There is no current cure for Alzheimer’s. At the same time, it is one of the most destructive diseases in America, destructive in the health of the individuals who have it, and destructive in the way it affects the lives of family members. Almost everyone we know is touched by its effects, either through direct family experience or because of someone we know. Alzheimer’s is now the 6th leading cause of death in the United States. More than 5 million Americans are living with Alzheimer’s. By 2050, this number could rise as high as 16 million. In 2017 Alzheimer’s and other dementias will cost the nation $259 billion and by 2050 could rise to $1.1 trillion. Since 2000, deaths from heart disease have decreased by 14% while deaths from Alzheimer’s disease have increased by 89%. The United States was ranked second in the Top 10 countries among deaths from dementia. These are some of the startling statistics that help define how urgently we need treatments and potential cures.
Today, there is a worldwide effort under way to find better ways to treat the disease, delay its onset, and prevent it from developing. Research continues to explore therapies, preventions and concepts for slowing the disease. One of the newest concepts that is being tested is photobiomodulation light therapy, which was developed by Dr. Lew Lim, Founder & CEO of Vielight Inc. and co-inventor of several wearable photobiomodulation (PBM) / low level light therapy devices. His work on Alzheimer’s disease is now in a clinical trial (that is showing promising results) studying the use of near-infrared therapy to treat Alzheimer’s disease and see how the use of light therapy could radically reduce the risk.

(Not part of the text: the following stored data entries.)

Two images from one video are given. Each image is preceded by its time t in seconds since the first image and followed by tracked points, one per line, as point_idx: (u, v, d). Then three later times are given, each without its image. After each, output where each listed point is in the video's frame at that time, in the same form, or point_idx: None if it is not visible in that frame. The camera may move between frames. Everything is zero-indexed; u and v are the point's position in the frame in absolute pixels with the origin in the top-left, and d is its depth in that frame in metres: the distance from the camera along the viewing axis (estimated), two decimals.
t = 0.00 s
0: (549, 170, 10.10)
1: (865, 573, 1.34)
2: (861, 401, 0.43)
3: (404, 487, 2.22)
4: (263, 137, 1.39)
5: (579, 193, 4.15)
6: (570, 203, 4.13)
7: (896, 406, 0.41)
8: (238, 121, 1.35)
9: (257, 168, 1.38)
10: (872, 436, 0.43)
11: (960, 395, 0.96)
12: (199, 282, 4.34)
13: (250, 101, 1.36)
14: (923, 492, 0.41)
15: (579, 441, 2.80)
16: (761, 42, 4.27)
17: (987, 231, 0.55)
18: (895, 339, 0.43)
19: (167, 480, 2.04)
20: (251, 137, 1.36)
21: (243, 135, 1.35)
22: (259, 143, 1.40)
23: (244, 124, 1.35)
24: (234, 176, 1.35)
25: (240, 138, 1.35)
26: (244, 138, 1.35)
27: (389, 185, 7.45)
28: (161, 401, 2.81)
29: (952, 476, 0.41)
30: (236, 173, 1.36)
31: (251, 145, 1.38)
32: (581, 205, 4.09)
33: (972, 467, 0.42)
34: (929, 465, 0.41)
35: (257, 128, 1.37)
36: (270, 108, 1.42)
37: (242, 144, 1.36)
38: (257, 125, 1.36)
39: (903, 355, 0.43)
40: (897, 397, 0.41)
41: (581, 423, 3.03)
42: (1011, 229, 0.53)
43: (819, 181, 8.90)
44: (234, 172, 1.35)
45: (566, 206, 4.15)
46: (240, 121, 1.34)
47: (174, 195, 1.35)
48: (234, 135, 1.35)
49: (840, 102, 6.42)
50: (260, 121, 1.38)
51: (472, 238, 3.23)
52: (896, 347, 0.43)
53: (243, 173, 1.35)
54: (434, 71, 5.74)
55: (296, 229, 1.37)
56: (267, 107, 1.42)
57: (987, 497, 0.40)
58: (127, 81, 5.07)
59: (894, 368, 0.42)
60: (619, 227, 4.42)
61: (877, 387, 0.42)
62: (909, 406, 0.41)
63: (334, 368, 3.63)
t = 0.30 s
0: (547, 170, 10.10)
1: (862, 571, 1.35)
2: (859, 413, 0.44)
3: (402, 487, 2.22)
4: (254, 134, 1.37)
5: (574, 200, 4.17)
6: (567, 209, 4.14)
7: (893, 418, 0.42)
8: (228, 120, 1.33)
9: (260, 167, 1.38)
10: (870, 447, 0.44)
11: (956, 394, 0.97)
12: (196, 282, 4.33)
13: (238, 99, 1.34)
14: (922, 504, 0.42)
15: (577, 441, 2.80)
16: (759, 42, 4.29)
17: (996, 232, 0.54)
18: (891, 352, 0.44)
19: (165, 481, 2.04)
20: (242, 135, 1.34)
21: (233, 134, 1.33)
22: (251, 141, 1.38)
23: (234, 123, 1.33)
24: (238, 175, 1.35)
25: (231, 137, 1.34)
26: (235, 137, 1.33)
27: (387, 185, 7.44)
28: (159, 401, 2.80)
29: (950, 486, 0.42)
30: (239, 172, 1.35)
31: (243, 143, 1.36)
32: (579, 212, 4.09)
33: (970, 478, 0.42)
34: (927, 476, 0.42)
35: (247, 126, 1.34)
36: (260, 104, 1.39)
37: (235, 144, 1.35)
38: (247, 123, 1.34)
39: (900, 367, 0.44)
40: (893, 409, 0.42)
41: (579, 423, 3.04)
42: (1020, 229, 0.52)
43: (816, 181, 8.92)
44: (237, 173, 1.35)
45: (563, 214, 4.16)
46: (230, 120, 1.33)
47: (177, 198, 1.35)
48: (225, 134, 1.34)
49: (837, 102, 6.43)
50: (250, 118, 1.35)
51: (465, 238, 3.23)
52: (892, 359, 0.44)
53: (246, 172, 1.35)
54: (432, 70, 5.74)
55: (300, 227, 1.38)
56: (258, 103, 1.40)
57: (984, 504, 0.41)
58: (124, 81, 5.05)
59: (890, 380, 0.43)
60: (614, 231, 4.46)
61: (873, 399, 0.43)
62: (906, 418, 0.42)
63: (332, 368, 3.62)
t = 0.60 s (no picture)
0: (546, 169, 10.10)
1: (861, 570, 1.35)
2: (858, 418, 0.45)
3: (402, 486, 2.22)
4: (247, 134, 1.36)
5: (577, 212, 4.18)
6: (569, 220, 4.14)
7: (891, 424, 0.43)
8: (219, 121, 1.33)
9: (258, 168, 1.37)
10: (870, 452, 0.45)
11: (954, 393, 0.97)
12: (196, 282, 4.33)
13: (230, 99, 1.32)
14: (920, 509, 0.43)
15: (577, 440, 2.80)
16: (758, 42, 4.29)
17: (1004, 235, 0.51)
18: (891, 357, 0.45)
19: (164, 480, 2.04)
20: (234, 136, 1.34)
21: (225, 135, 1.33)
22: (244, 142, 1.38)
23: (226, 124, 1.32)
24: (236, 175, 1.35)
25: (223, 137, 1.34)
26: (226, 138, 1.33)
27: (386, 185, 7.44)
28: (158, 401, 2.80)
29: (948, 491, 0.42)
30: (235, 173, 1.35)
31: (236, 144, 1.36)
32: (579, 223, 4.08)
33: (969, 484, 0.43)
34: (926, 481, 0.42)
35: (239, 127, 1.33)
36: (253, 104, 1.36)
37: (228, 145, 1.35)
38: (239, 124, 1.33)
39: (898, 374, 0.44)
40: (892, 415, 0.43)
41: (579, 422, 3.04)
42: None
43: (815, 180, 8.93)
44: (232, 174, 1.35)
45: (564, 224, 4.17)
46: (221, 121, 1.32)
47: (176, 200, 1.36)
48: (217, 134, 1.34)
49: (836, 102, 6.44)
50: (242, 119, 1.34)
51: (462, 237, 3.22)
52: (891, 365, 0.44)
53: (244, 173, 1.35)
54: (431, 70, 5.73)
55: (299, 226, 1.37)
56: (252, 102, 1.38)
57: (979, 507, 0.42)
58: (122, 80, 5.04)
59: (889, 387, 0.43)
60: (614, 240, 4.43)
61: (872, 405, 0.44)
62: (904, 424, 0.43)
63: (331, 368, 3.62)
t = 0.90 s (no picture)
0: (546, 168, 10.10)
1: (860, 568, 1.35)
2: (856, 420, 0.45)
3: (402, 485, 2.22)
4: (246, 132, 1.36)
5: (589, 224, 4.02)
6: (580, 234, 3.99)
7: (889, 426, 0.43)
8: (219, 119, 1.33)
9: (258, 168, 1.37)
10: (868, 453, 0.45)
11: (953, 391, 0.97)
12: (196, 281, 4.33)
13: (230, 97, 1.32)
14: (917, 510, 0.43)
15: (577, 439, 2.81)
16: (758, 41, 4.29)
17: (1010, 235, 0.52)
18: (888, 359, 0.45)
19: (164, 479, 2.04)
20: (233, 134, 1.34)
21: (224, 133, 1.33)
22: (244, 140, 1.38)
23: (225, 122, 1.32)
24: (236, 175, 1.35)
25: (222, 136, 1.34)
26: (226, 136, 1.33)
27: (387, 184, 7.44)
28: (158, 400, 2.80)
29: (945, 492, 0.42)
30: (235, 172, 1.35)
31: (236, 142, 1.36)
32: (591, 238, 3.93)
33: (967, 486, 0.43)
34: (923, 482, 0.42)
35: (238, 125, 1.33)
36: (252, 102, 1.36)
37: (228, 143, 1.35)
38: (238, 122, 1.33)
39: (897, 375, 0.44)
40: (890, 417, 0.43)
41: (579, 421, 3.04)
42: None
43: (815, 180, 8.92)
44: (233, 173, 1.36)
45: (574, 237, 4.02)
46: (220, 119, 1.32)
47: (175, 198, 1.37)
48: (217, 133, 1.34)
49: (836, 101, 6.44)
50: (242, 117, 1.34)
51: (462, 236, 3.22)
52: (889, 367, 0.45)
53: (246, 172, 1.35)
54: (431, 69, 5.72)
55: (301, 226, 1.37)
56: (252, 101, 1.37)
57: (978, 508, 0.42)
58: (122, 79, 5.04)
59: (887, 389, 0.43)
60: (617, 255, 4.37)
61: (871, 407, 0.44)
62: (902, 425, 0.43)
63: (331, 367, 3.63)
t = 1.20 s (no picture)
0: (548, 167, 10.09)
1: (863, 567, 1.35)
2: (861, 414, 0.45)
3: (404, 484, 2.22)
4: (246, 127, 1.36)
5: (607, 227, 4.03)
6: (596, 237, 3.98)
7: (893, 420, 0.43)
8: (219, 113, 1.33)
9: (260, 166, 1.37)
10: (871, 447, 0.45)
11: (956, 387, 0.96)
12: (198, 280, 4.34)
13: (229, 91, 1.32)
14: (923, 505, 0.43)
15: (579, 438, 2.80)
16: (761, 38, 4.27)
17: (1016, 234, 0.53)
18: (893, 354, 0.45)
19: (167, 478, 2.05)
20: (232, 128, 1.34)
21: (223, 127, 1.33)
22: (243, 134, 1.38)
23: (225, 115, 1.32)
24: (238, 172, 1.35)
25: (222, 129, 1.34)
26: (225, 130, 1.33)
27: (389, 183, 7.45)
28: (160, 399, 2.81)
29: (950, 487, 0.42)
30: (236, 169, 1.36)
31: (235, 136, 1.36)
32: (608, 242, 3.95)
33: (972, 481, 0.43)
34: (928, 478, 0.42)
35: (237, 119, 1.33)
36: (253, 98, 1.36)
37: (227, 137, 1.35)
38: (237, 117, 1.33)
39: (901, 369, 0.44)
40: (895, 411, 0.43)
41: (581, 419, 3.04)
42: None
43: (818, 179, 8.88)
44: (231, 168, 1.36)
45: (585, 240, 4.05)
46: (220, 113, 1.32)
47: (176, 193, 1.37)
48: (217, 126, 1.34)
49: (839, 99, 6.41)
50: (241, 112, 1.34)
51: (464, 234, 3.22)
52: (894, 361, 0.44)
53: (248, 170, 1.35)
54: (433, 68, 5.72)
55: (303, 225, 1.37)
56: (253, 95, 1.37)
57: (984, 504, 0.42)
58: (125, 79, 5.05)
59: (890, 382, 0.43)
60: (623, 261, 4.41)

Dr. Kim in interviews has explained, “If you look at the epidemiology of dementia and Alzheimer’s globally … countries that are in the northern hemisphere appear to have high risk of developing dementia and Alzheimer’s. You look at the top 10 countries, they’re all countries with winter, with shorter hours,” Lim says. In a way, what we’re doing here, directing light into the brain … has a … similar effect as sunlight, but more targeted. It has specific wavelengths that have an effect on the mitochondria of the neurons. Logically, that will lead to neuronal recovery if the neurons are performing sub-optimally or are damaged. That’s been found in in-vitro studies.”
Before Dr. Lim did the study on humans, there were already at least three published studies of work done on mice and rabbits. When they directed red and infrared light to the brain, they found that the commonly accepted biomarkers, the amyloid beta plaques, were reduced. The behavior got better. When Dr. Lim did a head-to-head comparison with the drugs (with the information he had from the pivotal trial with Aricept, which is commonly prescribed for Alzheimer’s), the data he received was seven times greater, with no side effect. His next trial involves 226 people that is randomized, double-blind, placebo-controlled as well as a small study using 40 people that will be rigorously controlled. His studies show that the light therapy would have to be maintained and easy to use to continue to see results. He explained, “Alzheimer’s is a strongly degenerative disease with a lot of power on its own.” He is working on an invention that could be used at home for a few minutes every day that potentially will replicate the benefits of medical devices currently used only in clinics
While we cannot conclude spending more time in the sun or taking vitamin D will help alleviate Alzheimer’s, but it is both interesting and encouraging how broad research studies are actively searching for a cure. New discoveries in medical science happen every day; this light therapy study is just one more example of a future filled with hope for individuals and families dealing with the sadness and frustration of Alzheimer’s.